Die Stärke der Klinge ist sicher ein sehr wichtiger Punkt, aber nicht der einzig entscheidende. Da bin ich (nicht nur ich) anderer Meinung als du. Wenn dem so wäre, hätte man einfach die Klingen der Typ X bis XII "dicker/stärker" machen können. Aber deswegen sticht der "runde Ort" trotzdem nicht gut durch eine Panzerung (bzw. die Lücke in dieser) und treibt diese auf. Dazu benötigte es Orte, die ähnlich wie "Bodkin-Spitzen" geformt waren, etc.

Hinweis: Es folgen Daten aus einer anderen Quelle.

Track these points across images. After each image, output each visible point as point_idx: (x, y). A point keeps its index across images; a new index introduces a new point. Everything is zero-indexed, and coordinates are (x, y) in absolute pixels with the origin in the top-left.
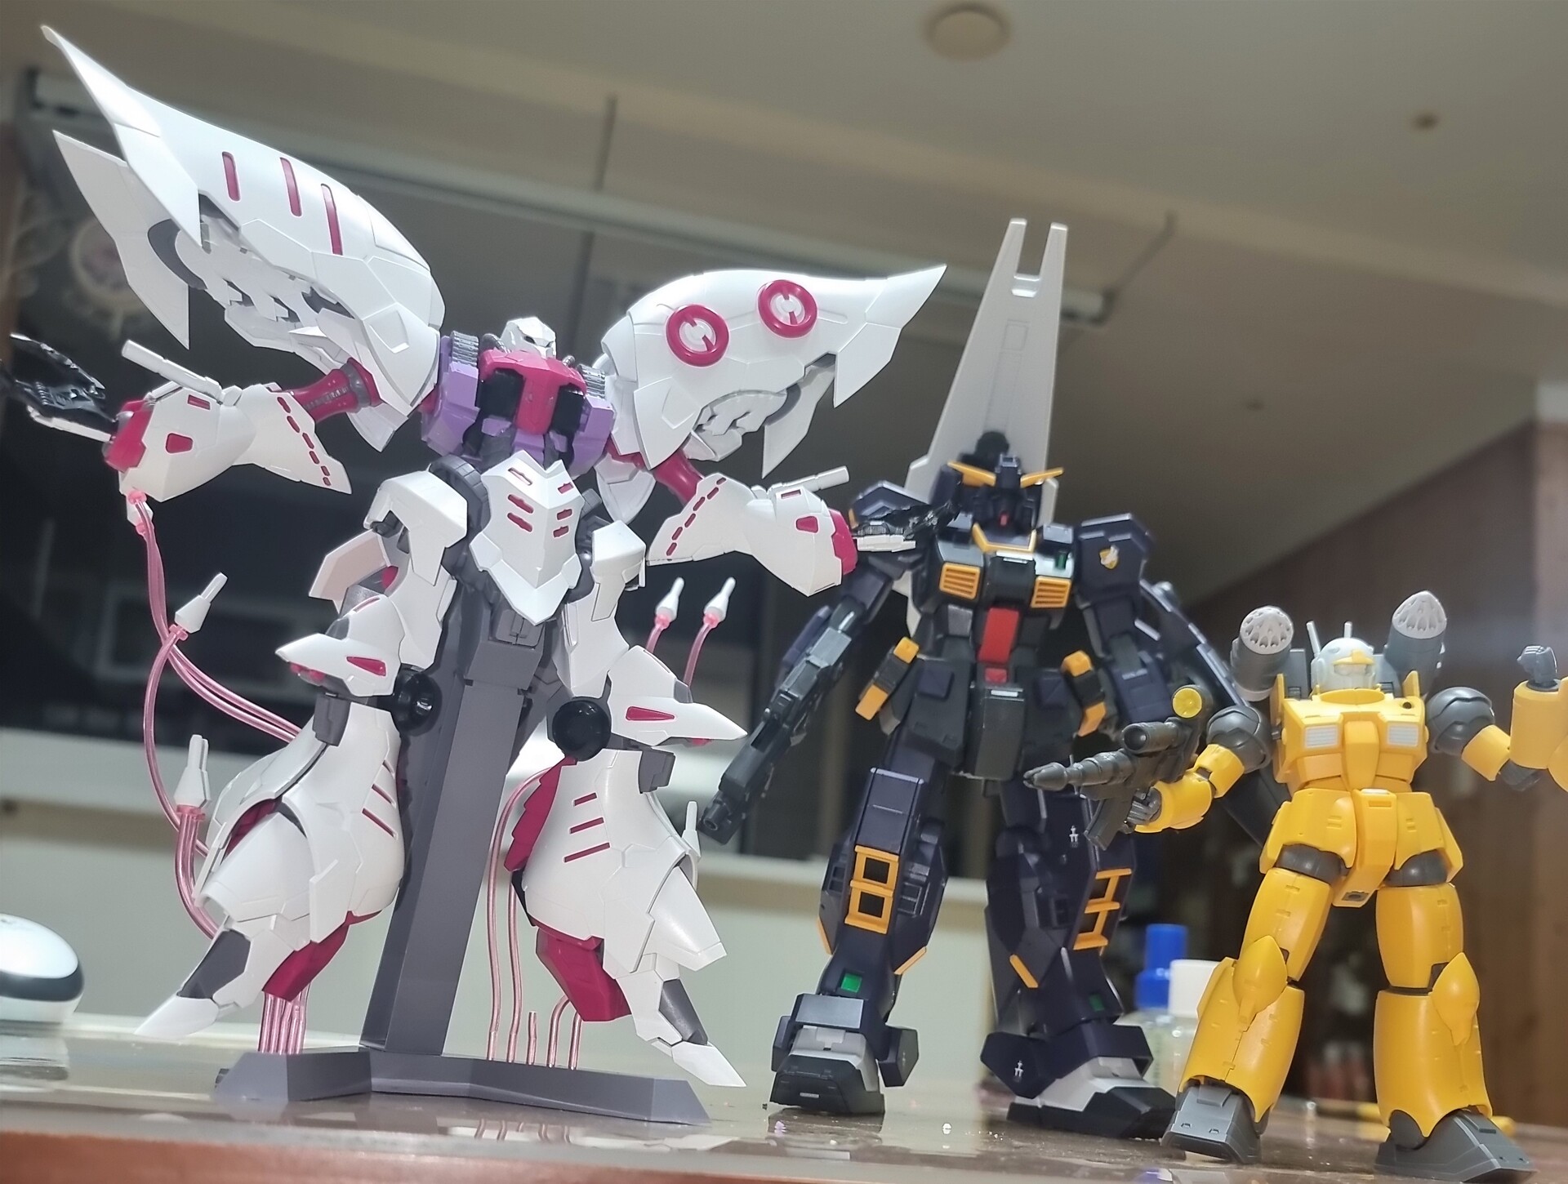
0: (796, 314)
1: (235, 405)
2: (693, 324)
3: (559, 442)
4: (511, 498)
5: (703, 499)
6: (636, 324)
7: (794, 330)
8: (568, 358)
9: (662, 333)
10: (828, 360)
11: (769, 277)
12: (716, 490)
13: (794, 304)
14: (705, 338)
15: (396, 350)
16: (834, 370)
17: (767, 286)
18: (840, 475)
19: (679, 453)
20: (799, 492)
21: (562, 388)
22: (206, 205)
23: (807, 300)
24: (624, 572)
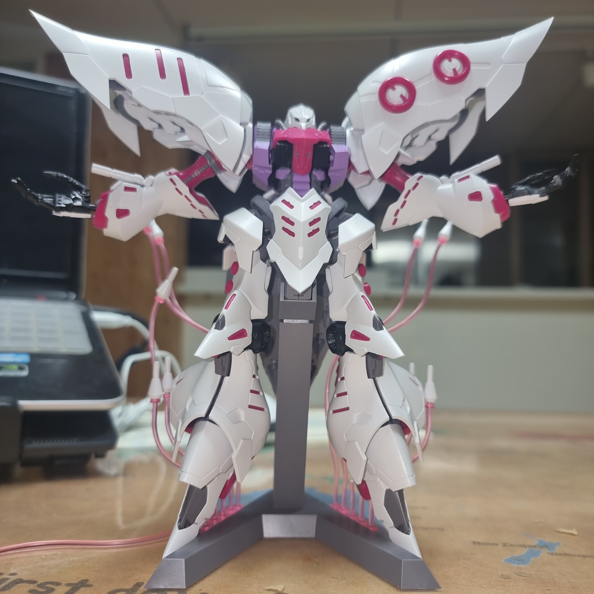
0: (457, 69)
1: (151, 186)
2: (394, 89)
3: (319, 175)
4: (284, 219)
5: (409, 191)
6: (361, 96)
7: (457, 79)
8: (322, 125)
9: (376, 98)
10: (480, 93)
11: (439, 50)
12: (417, 185)
13: (456, 64)
14: (402, 96)
16: (484, 99)
17: (439, 55)
19: (394, 164)
20: (468, 177)
21: (315, 145)
23: (464, 60)
24: (360, 245)
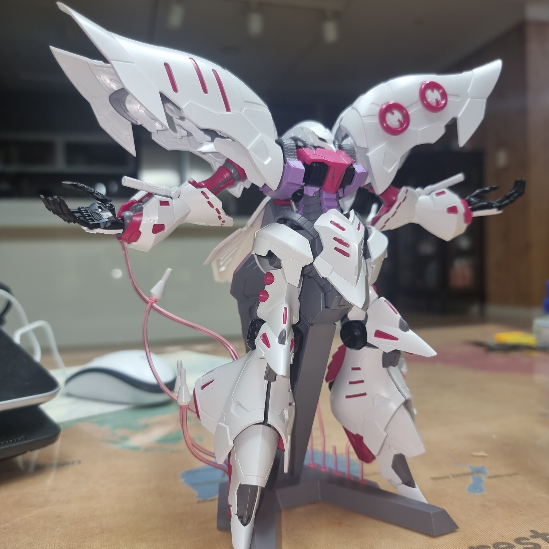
0: (439, 100)
1: (179, 197)
2: (393, 113)
4: (335, 239)
5: (400, 203)
6: (363, 117)
7: (439, 108)
12: (406, 197)
14: (398, 120)
15: (266, 162)
18: (459, 178)
20: (444, 192)
21: (347, 168)
22: (164, 99)
23: (442, 91)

Ich bin der Meinung, dass der Querschnitt und die allgemeine Form (gerade auch des Ortes) der Klinge ebenfalls wichtig sind, sonst wären diese nicht so konsequent angepasst/geändert worden. Die XIV-Klingen waren vorallem in England populär. Nach Oakeshotts Schätzung zeigen etwa 80% der englischen Ritterfiguren aus der Zeit von 1290 bis 1330 Schwerter des Typs XIV. Anderen Ortes war dieser Typ weit weniger gefragt. Warum das so war, ist nun die Frage... Ich tippe z.B. auf eine einfache "Modeerscheinung" ("der hat eine... ich brauch auch so eine").
Ja, ich teile deine "Fechter-Ansichten", denke aber, dass viele (evtl. mit weniger "Ahnung" und/oder auch "bewusst"?) ihren Schwerpunkt diesbezüglich heutzutage anders setzen.